Uno de estos ejemplos, se conserva en forma de tarja humilde en la Avenida del Puerto frente a la bahía de La Habana y a la fortaleza Morros-Cabaña. Desde el muro que la sostiene, se divisa al frente, más allá de las aguas de la bahía, las vetustas fortalezas y la escultura monumental, de mármol blanco de Carrara, El Cristo de La Habana de la escultora Dilma Madera, inaugurada el 25 de diciembre de 1958 y que se eleva a 151 metros sobre el nivel del mar. Pero en fin, en las aceras de la Avenida del Puerto cercana al mar, ubicados en un sitio donde es posible observar el paso de buques de gran porte pero también de las pequeñas lanchas de pasajeros que transportan a los vecinos a ambos lados de la bahía, se encuentra la tarja que brinda testimonio de un hecho trascendente por su simbolismo. En ella están inscritos los detalles sobre su protagonista y su acción: “GEORGUI GEORGUIEV 1976- DIC 20 -1977. Este Capitán de la Marina búlgara, fue un navegante intrépido que en gesto de amistad con Cuba escogió La Habana como principio y fin de un viaje en solitario de un año alrededor del mundo. Partió el 20 de diciembre de 1976 a bordo de su yate de vela Cor Caroli. y tras recorrer los océanos en solitario, en el largo viaje de unas 18 000 millas náuticas, regresó a la bahía de La Habana 20 de diciembre de 1977, cumpliendo así su periplo justo en un año. Es algo para recordar este acto noble y altruista, expresión de un infinito amor, que merece perdurar y ser recordado en el porvenir
El enemigo siempre ha acechado a La Habana.

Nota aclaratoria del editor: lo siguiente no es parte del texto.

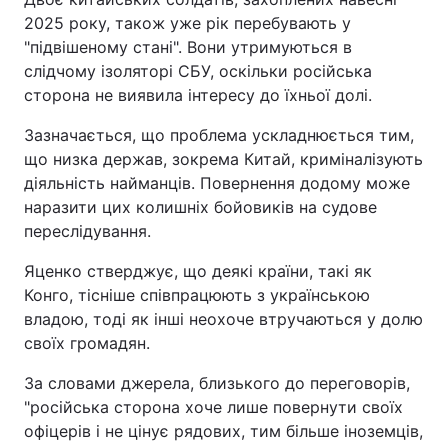
2025 року, також уже рік перебувають у
"підвішеному стані". Вони утримуються в
слідчому ізоляторі СБУ, оскільки російська
сторона не виявила інтересу до їхньої долі.
Зазначається, що проблема ускладнюється тим,
що низка держав, зокрема Китай, криміналізують
діяльність найманців. Повернення додому може
наразити цих колишніх бойовиків на судове
переслідування.
Яценко стверджує, що деякі країни, такі як
Конго, тісніше співпрацюють з українською
владою, тоді як інші неохоче втручаються у долю
своїх громадян.
За словами джерела, близького до переговорів,
"російська сторона хоче лише повернути своїх
офіцерів і не цінує рядових, тим більше іноземців,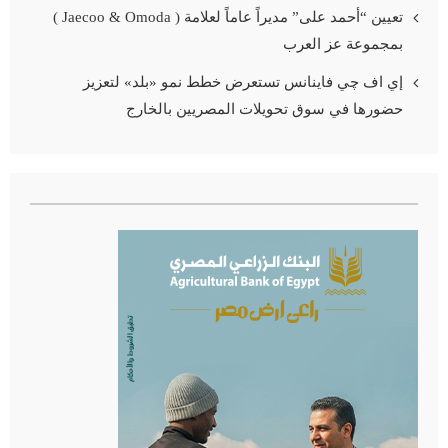
تعيين “أحمد على” مديراً عاماً لعلامة ( Jaecoo & Omoda )
بمجموعة عز العرب
إي اف چي فاينانس تستعرض خطط نمو «بلد» لتعزيز
حضورها في سوق تحويلات المصريين بالخارج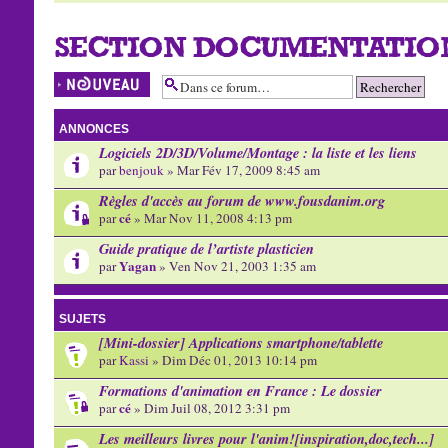
SECTION DOCUMENTATION
Écrire un nouveau
sujet
ANNONCES
Logiciels 2D/3D/Volume/Montage : la liste et les liens
par
benjouk
» Mar Fév 17, 2009 8:45 am
Règles d'accès au forum de www.fousdanim.org
cé
par
» Mar Nov 11, 2008 4:13 pm
Guide pratique de l’artiste plasticien
Yagan
par
» Ven Nov 21, 2003 1:35 am
SUJETS
[Mini-dossier] Applications smartphone/tablette
par
Kassi
» Dim Déc 01, 2013 10:14 pm
Formations d'animation en France : Le dossier
cé
par
» Dim Juil 08, 2012 3:31 pm
Les meilleurs livres pour l'anim![inspiration,doc,tech...]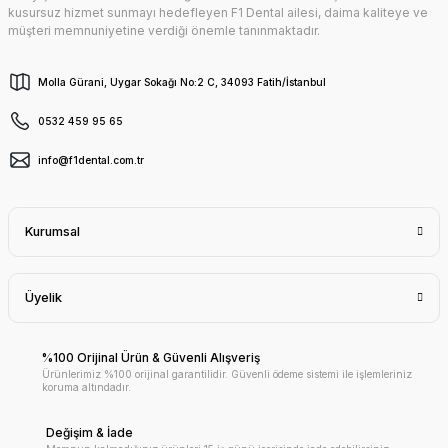
kusursuz hizmet sunmayı hedefleyen F1 Dental ailesi, daima kaliteye ve
müşteri memnuniyetine verdiği önemle tanınmaktadır.
Molla Gürani, Uygar Sokağı No:2 C, 34093 Fatih/İstanbul
0532 459 95 65
info@f1dental.com.tr
Kurumsal
Üyelik
%100 Orijinal Ürün & Güvenli Alışveriş
Ürünlerimiz %100 orijinal garantilidir. Güvenli ödeme sistemi ile işlemleriniz
koruma altındadır.
Değişim & İade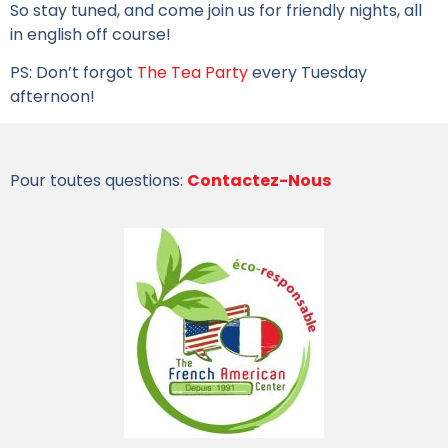
So stay tuned, and come join us for friendly nights, all
in english off course!
PS: Don’t forgot
The Tea Party
every Tuesday
afternoon!
Pour toutes questions:
Contactez-Nous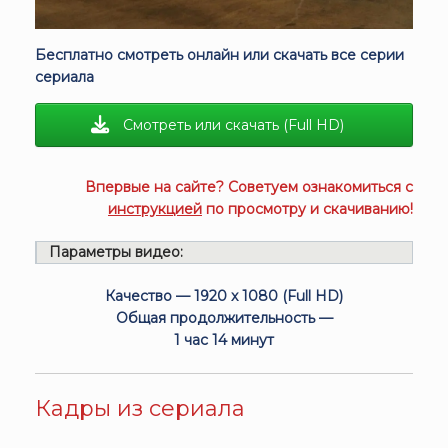
Бесплатно смотреть онлайн или скачать все серии
сериала
Смотреть или скачать (Full HD)
Впервые на сайте? Советуем ознакомиться с
инструкцией
по просмотру и скачиванию!
Параметры видео:
Качество — 1920 x 1080 (Full HD)
Общая продолжительность —
1 час 14 минут
Кадры из сериала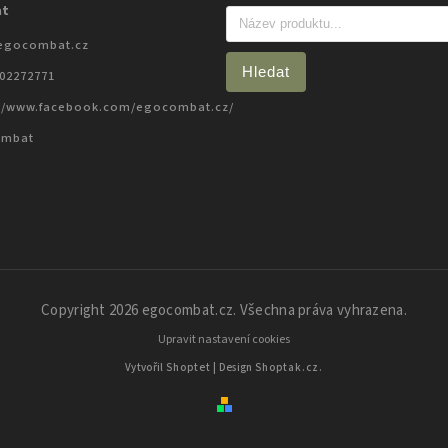
at
egocombat.cz
Hledat
702272771
://www.facebook.com/egocombat.cz/
ombat
Copyright 2026
egocombat.cz
. Všechna práva vyhrazena.
Upravit nastavení cookies
Vytvořil
Shoptet
| Design
Shoptak.cz.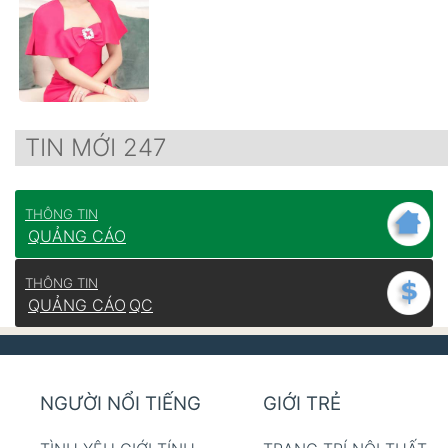
TIN MỚI 247
THÔNG TIN
QUẢNG CÁO
THÔNG TIN
QUẢNG CÁO
QC
NGƯỜI NỔI TIẾNG
GIỚI TRẺ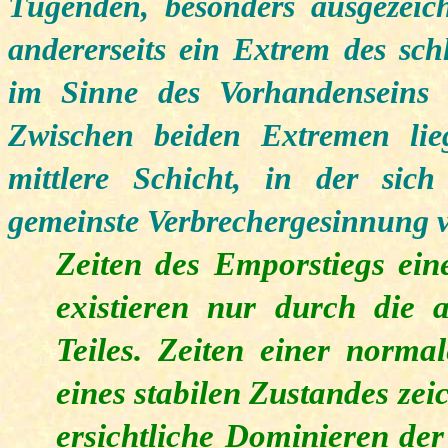
Tugenden, besonders ausgezeic
andererseits ein Extrem des sch
im Sinne des Vorhandenseins a
Zwischen beiden Extremen liegt
mittlere Schicht, in der sic
gemeinste Verbrechergesinnung v
Zeiten des Emporstiegs ein
existieren nur durch die 
Teiles. Zeiten einer norma
eines stabilen Zustandes ze
ersichtliche Dominieren der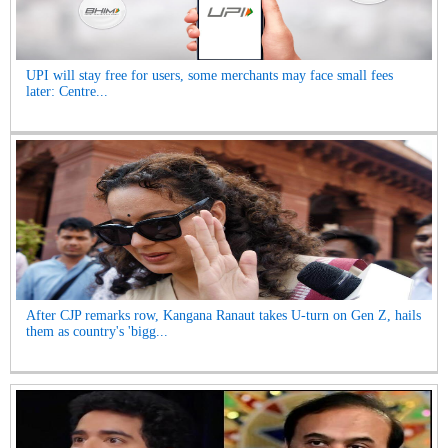
UPI will stay free for users, some merchants may face small fees
later: Centre...
After CJP remarks row, Kangana Ranaut takes U-turn on Gen Z, hails
them as country's 'bigg...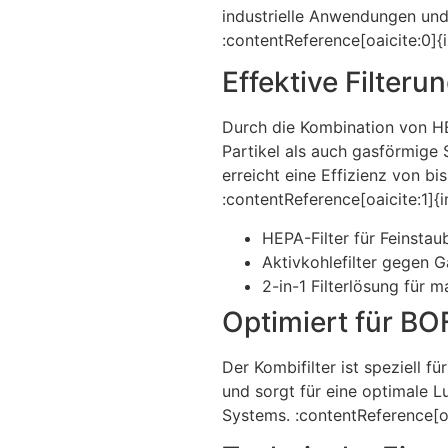
industrielle Anwendungen un
:contentReference[oaicite:0]{
Effektive Filter
Durch die Kombination von HE
Partikel als auch gasförmige S
erreicht eine Effizienz von bi
:contentReference[oaicite:1]{
HEPA-Filter für Feinstau
Aktivkohlefilter gegen 
2-in-1 Filterlösung für m
Optimiert für B
Der Kombifilter ist speziell 
und sorgt für eine optimale L
Systems. :contentReference[o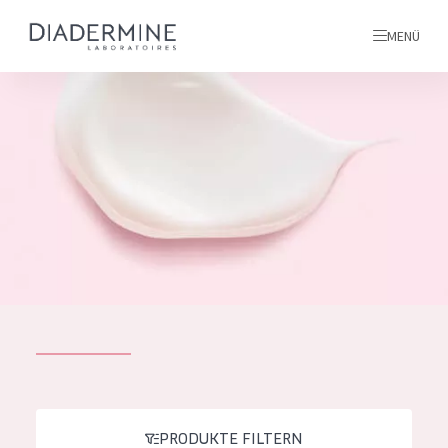
MENÜ
Alle produkte
Startseite
inhaltsstoffe
Über uns
Inspiration
Kontakt
ALLE PRODUKTE
English
PRODUKTTYP
French
PRODUKTE FILTERN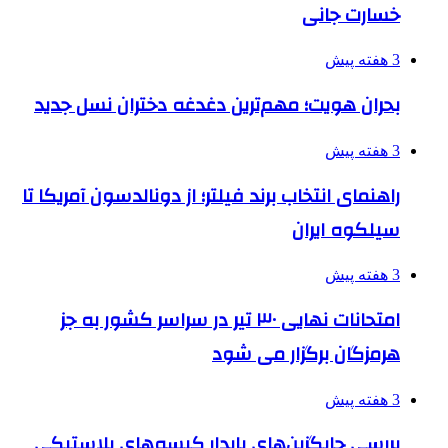
خسارت جانی
3 هفته پیش
بحران هویت؛ مهم‌ترین دغدغه دختران نسل جدید
3 هفته پیش
راهنمای انتخاب برند فیلتر؛ از دونالدسون آمریکا تا
سیلکوه ایران
3 هفته پیش
امتحانات نهایی ۳۰ تیر در سراسر کشور به جز
هرمزگان برگزار می شود
3 هفته پیش
بررسی جایگزین‌های پایدار کیسه‌های پلاستیکی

Y lograron tomarla un pirata y una potencia extranjera en un tiempo relativamente corto. Pero el tiempo pasó y, con él, el fortalecimiento invencible de la ciudad hasta nuestros días. Así que en esas circunstancias para tomarla tendrían que acabar con toda su gente. Esto afirman todos sus habitantes, y nadie puede pensar que mienten, porque sus vidas son parte inseparables de la ciudad. Esta resolución individual y colectiva es la mayor fuerza con que cuenta la resistencia de la ciudad. Es su escudo protector frente a toda conquista imaginable que la amenace.

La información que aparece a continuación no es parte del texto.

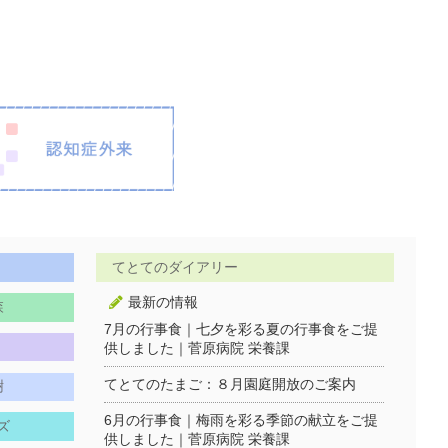
てとてのダイアリー
最新の情報
森
7月の行事食｜七夕を彩る夏の行事食をご提
供しました｜菅原病院 栄養課
てとてのたまご：８月園庭開放のご案内
樹
6月の行事食｜梅雨を彩る季節の献立をご提
ズ
供しました｜菅原病院 栄養課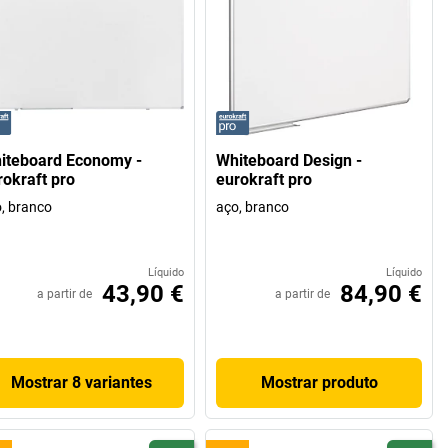
iteboard Economy -
Whiteboard Design -
rokraft pro
eurokraft pro
, branco
aço, branco
Líquido
Líquido
43,90 €
84,90 €
a partir de
a partir de
Mostrar 8 variantes
Mostrar produto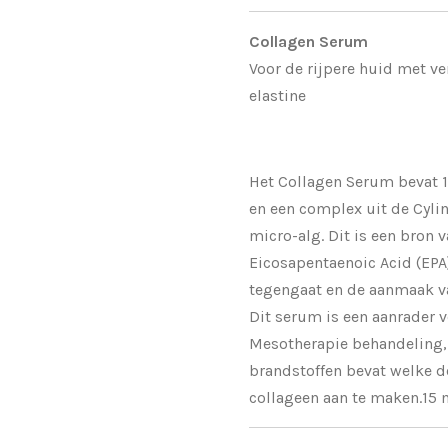
Collagen Serum
Voor de rijpere huid met ve
elastine
Het Collagen Serum bevat 1
en een complex uit de Cyli
micro-alg. Dit is een bron
Eicosapentaenoic Acid (EPA)
tegengaat en de aanmaak va
Dit serum is een aanrader 
Mesotherapie behandeling,
brandstoffen bevat welke d
collageen aan te maken.15 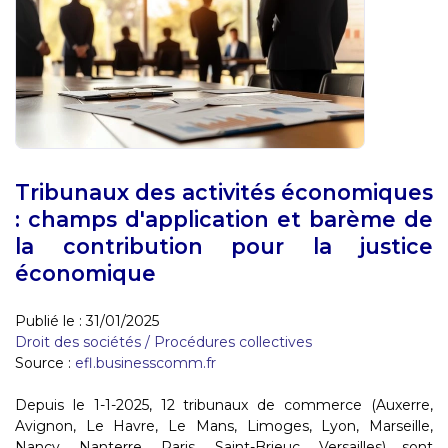
Tribunaux des activités économiques
: champs d'application et barème de
la contribution pour la justice
économique
Publié le :
31/01/2025
Droit des sociétés
/
Procédures collectives
Source :
efl.businesscomm.fr
Depuis le 1-1-2025, 12 tribunaux de commerce (Auxerre,
Avignon, Le Havre, Le Mans, Limoges, Lyon, Marseille,
Nancy, Nanterre, Paris, Saint-Brieuc, Versailles) sont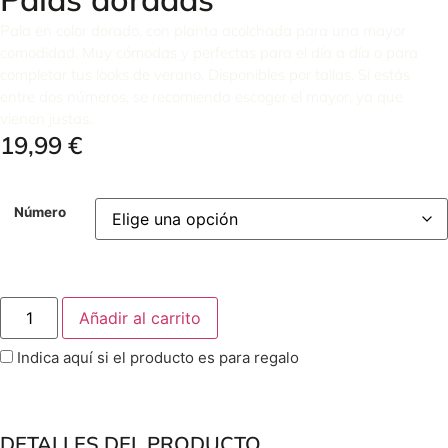
Pala en color dorado, con planta acolchada para una mayor
comodidad. Muy cómodas y perfectas para el día a día o para
completar tus looks de verano. Disponibles por tallas. Si estás
entre dos números, se recomienda escoger el mayor, ya que
vienen justas.
19,99
€
Número
Añadir al carrito
Indica aquí si el producto es para regalo
DETALLES DEL PRODUCTO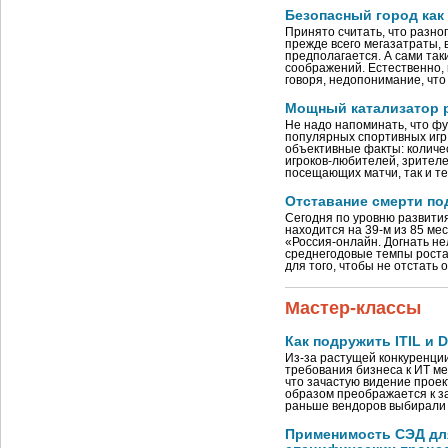
Безопасный город как
Принято считать, что разно
прежде всего мегазатраты, 
предполагается. А сами так
соображений. Естественно, 
говоря, недопонимание, что
Мощный катализатор 
Не надо напоминать, что ф
популярных спортивных игр 
объективные факты: количе
игроков-любителей, зрителе
посещающих матчи, так и те
Отставание смерти по
Сегодня по уровню развити
находится на 39-м из 85 мес
«Россия-онлайн. Догнать не
среднегодовые темпы рост
для того, чтобы не отстать
Мастер-классы
Как подружить ITIL и 
Из-за растущей конкуренции
требования бизнеса к ИТ м
что зачастую видение проек
образом преображается к з
раньше вендоров выбирали 
Применимость СЭД дл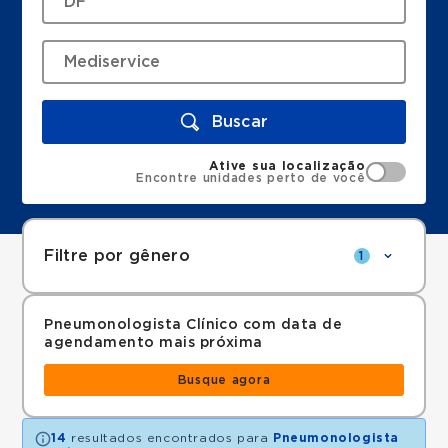
Buscar
Ative sua localização
Encontre unidades perto de você
Filtre por gênero
1
Pneumonologista Clínico com data de
agendamento mais próxima
Busque agora
14
resultados encontrados para
Pneumonologista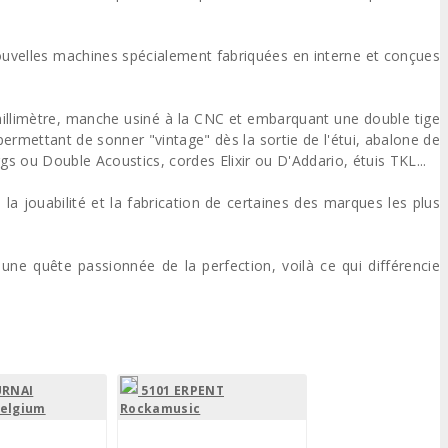
nouvelles machines spécialement fabriquées en interne et conçues
 millimètre, manche usiné à la CNC et embarquant une double tige
permettant de sonner "vintage" dès la sortie de l'étui, abalone de
gs ou Double Acoustics, cordes Elixir ou D'Addario, étuis TKL...
la jouabilité et la fabrication de certaines des marques les plus
ne quête passionnée de la perfection, voilà ce qui différencie
URNAI
5101 ERPENT
Belgium
Rockamusic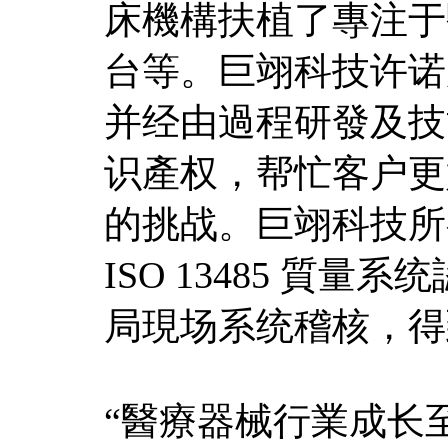
床機構扶植了專注于
台等。巨翊科技许诺
并经由過程研發及技
识產权，帮忙客户更
的挑战。巨翊科技所有
ISO 13485 質
局現场系统稽核，得
“醫療器械行業成长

La ciudad de La Habana de hoy, en su quinto centenario, ha sido rejuvenecida de cierta manera, según ha podido ser posible ante las situaciones imperantes durante siglos, en que riquezas y pobrezas ancestrales fueron acuñando su sello como algo consustancial a su propia existencia. Hoy con más de dos millones de habitantes, residentes provenientes de todas partes del territorio nacional y de muchos países del mundo, la ciudad tiene muchos desafíos en el futuro: que su pueblo sepa preservar todo lo material y espiritual que debe inmortalizarla, como ciudad maravilla y patrimonio de la humanidad, para todas las épocas y generaciones, y para ello debe respaldar con conciencia y actuación este pensamiento educativo, previsor y creador de José Martí: “…una ciudad es culpable mientras no es toda ella una escuela. La calle que no lo es, es una afrenta para la ciudad”. Y entonces se impondrá su sentencia de que “siglos tarda en crearse lo que ha de durar siglos”., como se ha demostrado en las recientes celebraciones de este primer medio milenio de la ciudad de La Habana.